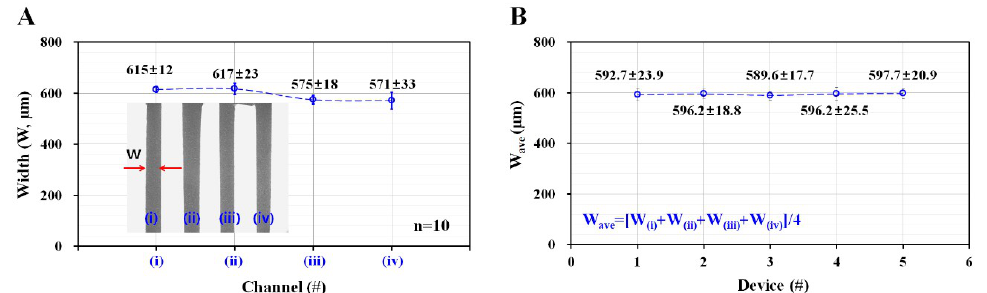
Figure 3. Quantitative measurement of width variations of four microfluidic channels fabricated by using an adhesive sheet for master mold. ( A ) Variations of channel width for four individual channels. ( B ) Variations of averaged channel width for five different devices.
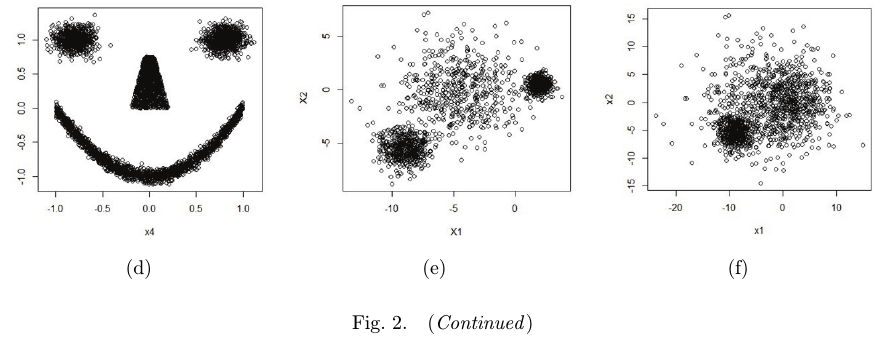
Table 2. k est : Number of clusters estimated, k is known number of clusters in the datasets. Dataset k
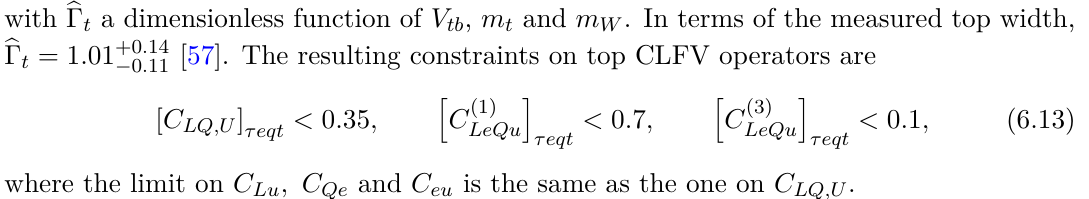
Figure 10 . Observed and background events in pp → eτ , at 36.1 fb − 1 , as a function of the τ -electron invariant mass m uncertainty on the backgrounds. The red, magenta and green lines denote the sum of the background and signal events induced by SMEFT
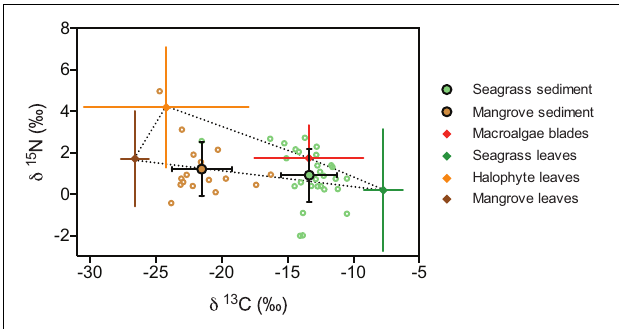
FIGURE 7 | Iso-space plot showing mean ( ± SD) δ 13 C and δ 15 N values of seagrass and mangrove sediments (green and brown circles, respectively) and potential sources contributing to their accumulated organic matter (color coded diamonds). For seagrass and mangrove sediments all data points are shown (green and brown open circles, respectively). Bars indicate standard deviation used in the input of Bayesian mixing models. Dotted line shows the convex hull defined by potential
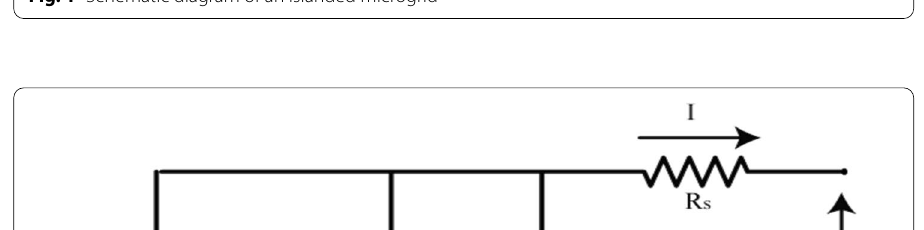
Fig. 1 Schematic diagram of an islanded microgrid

■ ■ ■

Task statement:
How many of the lines in these entries hold "green"? Report only the count.

Reply to the exercise:
2